With effect from the start of this year our industy (Insurance) comes under FSA regulation. There are specific guidelines in respect of the production of documents and the transparency of premiums. There is an awfull lot involved in being compliant and as you are still bound to get a varience in servce levels and knowledge, there should certainaly be no more of these poor call centre style operations were paperwork is non existant and service is the same.

I am not suggesting you use this card all the time but if you have a genuinel greivence then the threat of the financial ombudsman will send most brokers and the like running!


----------



## Mookistar (Feb 5, 2004)

just ring A-plan, awesome quotes.


----------



## Scott (Jun 29, 2001)

Dito,

My current insurer wanted £781 all declared,
A-Plan quoted £630 for the same.    

AF refused to match the quote dispite their letter saying the can't be beaten!

Disapointing really as GTROC also get further discounts.  

I did get quoted £618 for a classic policy, but decided againt it for the time being.
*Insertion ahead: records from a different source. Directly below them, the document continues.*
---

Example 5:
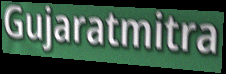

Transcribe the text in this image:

Gujaratmitra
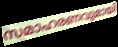
സമാഹരണവുമായി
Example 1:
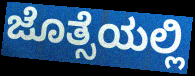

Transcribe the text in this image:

ಜೊತ್ಸೆಯಲ್ಲಿ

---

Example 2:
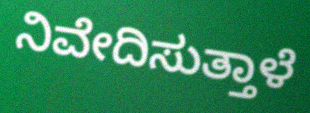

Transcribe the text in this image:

ನಿವೇದಿಸುತ್ತಾಳೆ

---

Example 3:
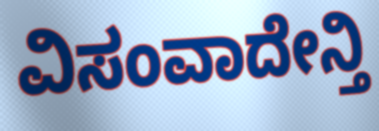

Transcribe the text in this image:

ವಿಸಂವಾದೇನ್ತಿ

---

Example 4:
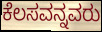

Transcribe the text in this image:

ಕೆಲಸವನ್ನವರು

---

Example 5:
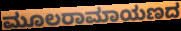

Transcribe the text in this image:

ಮೂಲರಾಮಾಯಣದ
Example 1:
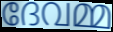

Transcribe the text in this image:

ദേവമ്മ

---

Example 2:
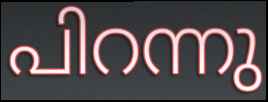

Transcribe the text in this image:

പിറന്നു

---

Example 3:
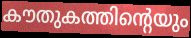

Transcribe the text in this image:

കൗതുകത്തിന്റെയും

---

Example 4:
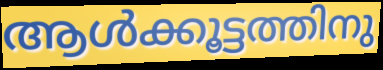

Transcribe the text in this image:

ആൾക്കൂട്ടത്തിനു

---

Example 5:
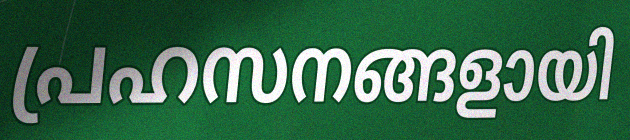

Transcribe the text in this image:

പ്രഹസനങ്ങളായി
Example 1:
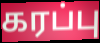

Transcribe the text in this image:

கரப்பு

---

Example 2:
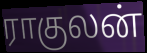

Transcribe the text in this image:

ராகுலன்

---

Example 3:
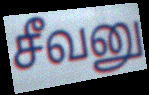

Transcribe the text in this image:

சீவனு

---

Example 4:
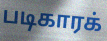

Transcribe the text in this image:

படிகாரக்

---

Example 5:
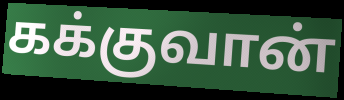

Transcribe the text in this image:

கக்குவான்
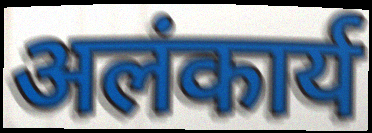
अलंकार्य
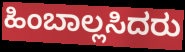
ಹಿಂಬಾಲ್ಲಸಿದರು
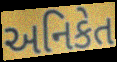
અનિકેત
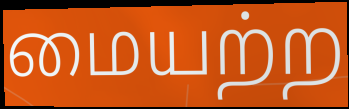
மையற்ற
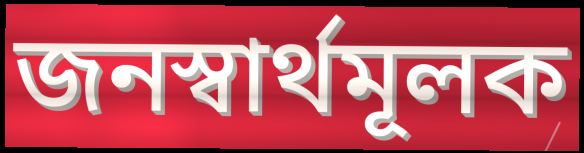
জনস্বার্থমূলক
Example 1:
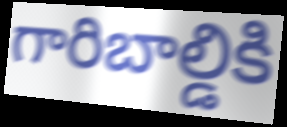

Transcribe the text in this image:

గారిబాల్డికి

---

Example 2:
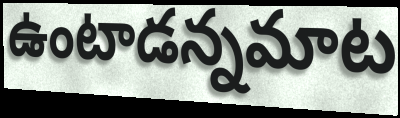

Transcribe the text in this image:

ఉంటాడన్నమాట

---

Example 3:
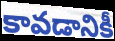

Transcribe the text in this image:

కావడానికీ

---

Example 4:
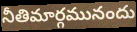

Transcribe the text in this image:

నీతిమార్గమునందు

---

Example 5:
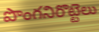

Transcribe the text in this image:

పొంగనిరొట్టెలు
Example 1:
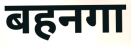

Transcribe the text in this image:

बहनगा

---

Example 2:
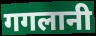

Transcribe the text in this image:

गगलानी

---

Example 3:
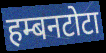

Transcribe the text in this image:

हम्बनटोटा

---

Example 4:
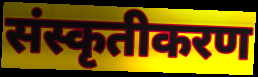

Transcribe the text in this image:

संस्कृतीकरण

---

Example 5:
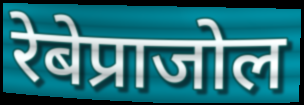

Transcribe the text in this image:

रेबेप्राजोल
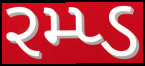
રમ્પ્ડ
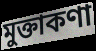
মুক্তাকণা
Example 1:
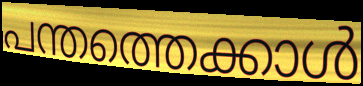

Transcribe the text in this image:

പന്തത്തെക്കാൾ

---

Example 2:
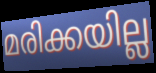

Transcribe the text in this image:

മരിക്കയില്ല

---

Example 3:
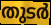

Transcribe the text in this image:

തുടർ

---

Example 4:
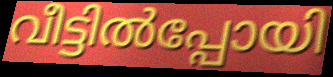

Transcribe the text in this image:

വീട്ടിൽപ്പോയി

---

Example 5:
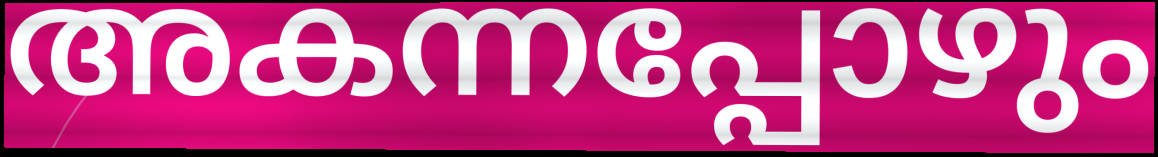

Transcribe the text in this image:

അകന്നപ്പോഴും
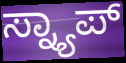
ಸ್ನ್ಯಾಪ್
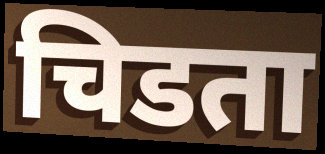
चिडता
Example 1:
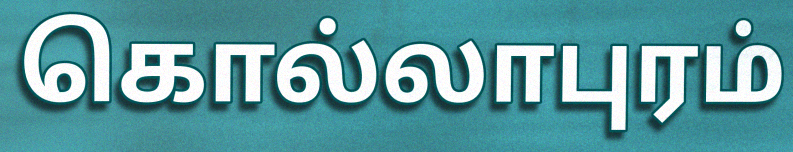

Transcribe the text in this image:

கொல்லாபுரம்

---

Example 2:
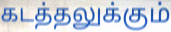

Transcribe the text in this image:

கடத்தலுக்கும்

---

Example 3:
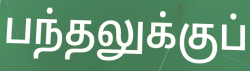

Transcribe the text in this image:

பந்தலுக்குப்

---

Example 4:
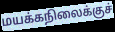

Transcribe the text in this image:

மயக்கநிலைக்குச்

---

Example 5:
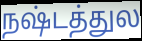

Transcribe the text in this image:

நஷ்டத்துல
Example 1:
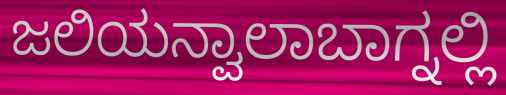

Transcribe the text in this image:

ಜಲಿಯನ್ವಾಲಾಬಾಗ್ನಲ್ಲಿ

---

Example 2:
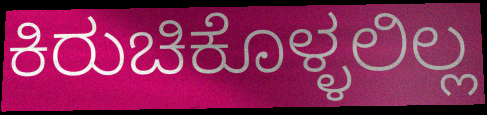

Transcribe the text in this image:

ಕಿರುಚಿಕೊಳ್ಳಲಿಲ್ಲ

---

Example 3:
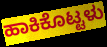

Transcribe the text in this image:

ಹಾಕಿಕೊಟ್ಟಳು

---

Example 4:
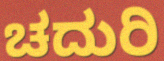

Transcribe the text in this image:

ಚದುರಿ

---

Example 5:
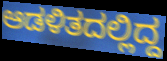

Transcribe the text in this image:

ಆಡಳಿತದಲ್ಲಿದ್ದ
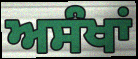
ਅਸੰਖਾਂ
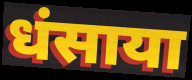
धंसाया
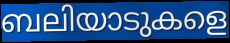
ബലിയാടുകളെ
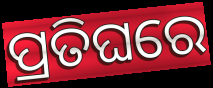
ପ୍ରତିଘରେ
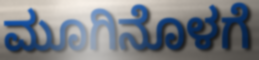
ಮೂಗಿನೊಳಗೆ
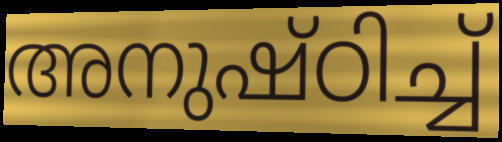
അനുഷ്ഠിച്ച്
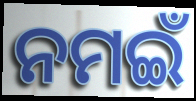
ନମଇଁ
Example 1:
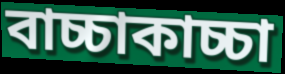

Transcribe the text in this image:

বাচ্চাকাচ্চা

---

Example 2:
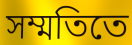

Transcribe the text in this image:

সম্মতিতে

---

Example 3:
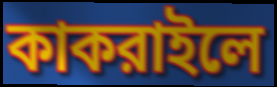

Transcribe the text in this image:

কাকরাইলে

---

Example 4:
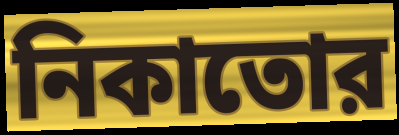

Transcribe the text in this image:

নিকাতোর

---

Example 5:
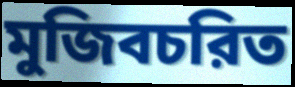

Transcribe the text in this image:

মুজিবচরিত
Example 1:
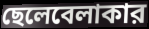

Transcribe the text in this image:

ছেলেবেলাকার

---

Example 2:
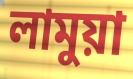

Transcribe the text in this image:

লামুয়া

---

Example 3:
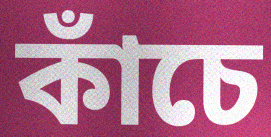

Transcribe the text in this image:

কাঁচে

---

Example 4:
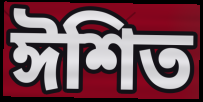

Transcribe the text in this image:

ঈশিত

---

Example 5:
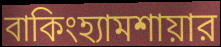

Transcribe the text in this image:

বাকিংহ্যামশায়ার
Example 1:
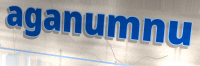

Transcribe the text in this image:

aganumnu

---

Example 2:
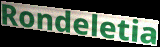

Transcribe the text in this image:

Rondeletia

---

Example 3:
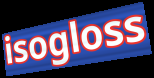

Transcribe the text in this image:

isogloss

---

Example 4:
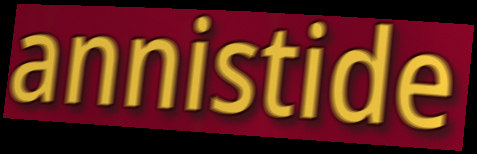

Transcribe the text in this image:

annistide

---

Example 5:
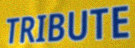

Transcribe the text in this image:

TRIBUTE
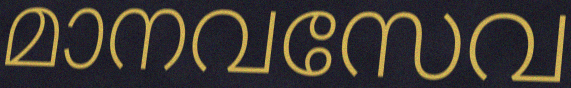
മാനവസേവ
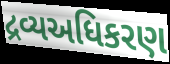
દ્રવ્યઅધિકરણ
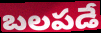
బలపడే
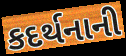
કદર્થનાની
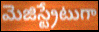
మెజిస్ట్రేటుగా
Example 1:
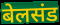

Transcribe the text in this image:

बेलसंड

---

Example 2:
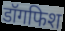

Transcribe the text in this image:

डॉगफिश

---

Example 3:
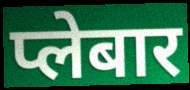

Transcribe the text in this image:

प्लेबार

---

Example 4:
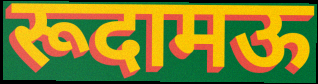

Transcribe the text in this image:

रूदामऊ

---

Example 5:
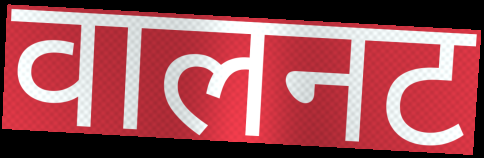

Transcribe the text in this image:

वालनट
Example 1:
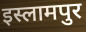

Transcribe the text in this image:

इस्लामपुर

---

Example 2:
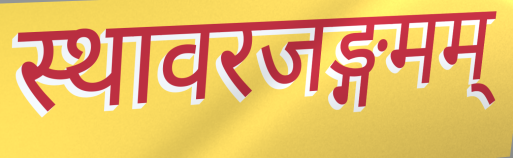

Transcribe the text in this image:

स्थावरजङ्गमम्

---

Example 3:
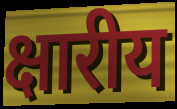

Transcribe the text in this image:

क्षारीय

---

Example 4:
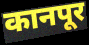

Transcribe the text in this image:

कानपूर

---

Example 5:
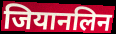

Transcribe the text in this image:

जियानलिन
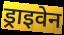
ड्राइवेन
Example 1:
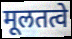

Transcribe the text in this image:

मूलतत्वे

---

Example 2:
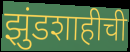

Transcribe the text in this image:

झुंडशाहीची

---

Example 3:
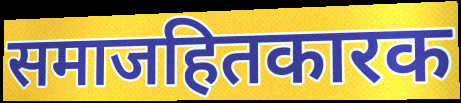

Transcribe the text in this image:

समाजहितकारक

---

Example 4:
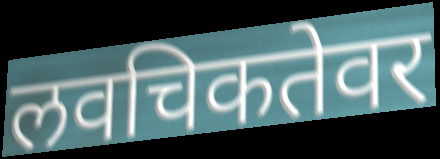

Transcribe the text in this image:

लवचिकतेवर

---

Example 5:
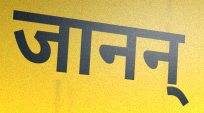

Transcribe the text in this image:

जानन्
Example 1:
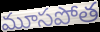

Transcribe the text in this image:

మూసపోత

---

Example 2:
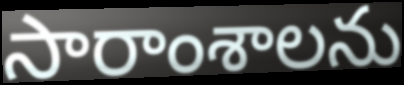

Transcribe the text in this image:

సారాంశాలను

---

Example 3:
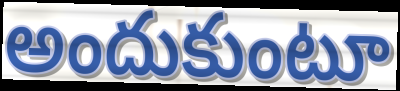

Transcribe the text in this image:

అందుకుంటూ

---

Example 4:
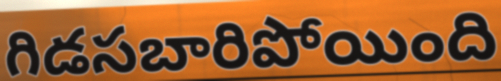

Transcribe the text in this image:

గిడసబారిపోయింది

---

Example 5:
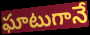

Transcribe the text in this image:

ఘాటుగానే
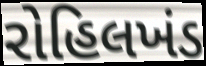
રોહિલખંડ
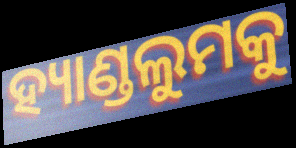
ହ୍ୟାଣ୍ଡଲୁମକୁ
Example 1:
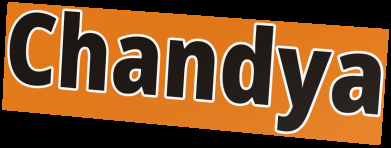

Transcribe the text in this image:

Chandya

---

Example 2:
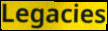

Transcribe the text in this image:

Legacies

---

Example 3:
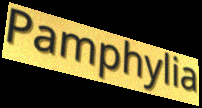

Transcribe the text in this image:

Pamphylia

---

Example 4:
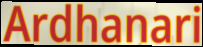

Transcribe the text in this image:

Ardhanari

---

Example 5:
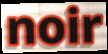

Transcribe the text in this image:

noir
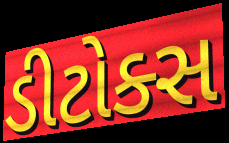
ડીટોક્સ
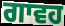
ਗਾਵਹ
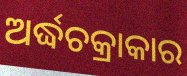
ଅର୍ଦ୍ଧଚକ୍ରାକାର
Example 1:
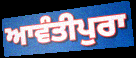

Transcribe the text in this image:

ਆਵੰਤੀਪੁਰਾ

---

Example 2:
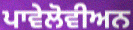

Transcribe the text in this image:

ਪਾਵੇਲੋਵੀਅਨ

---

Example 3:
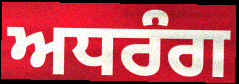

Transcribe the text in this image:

ਅਧਰੰਗ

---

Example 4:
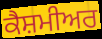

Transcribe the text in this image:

A-Plan, here we come.... :smokin: :smokin:


----------



## hybrid (Jul 10, 2005)

i have usea AF for over 6 years now, always had great help from the staff quote shave always been spot on price wise and when i had a claim they was good too, but you got to remember that they are only the brokers not the people insuring you


----------



## 32 GTR Guy NW (Jun 13, 2005)

A broker has the responsibility to service the insured, thats precisely why a broker exists. Most private policies are now conducted on an EDI basis which essentailly means the insurer is notified of "being on risk" electronically via overnight transmission from broker to insurer. This allows document production to be done "in house" at the brokerage and in these cases there should be no blame proportioned to the insurer for poor timescale in document production or indeed renewal offerings. All the paperwork is the responsibility of the broker and is on hand at pretty much the press of a button.

FSA indicates a 21 day prior notification minimum, of renewal terms to a retail customer and if you dont get your invite in this time I would suggest you would be entitled to an extension in cover. 

Claims settlement is obviously ultimatly the responsibility of the insurer / underwriter.


----------



## Evoo (Jul 23, 2005)

Never had any problems with flux even come claim time.

Rang A Plan when ins on the 172 was up, I told them my renewal quote from Flux and the guy said he had no chance of getting anywhere near it


----------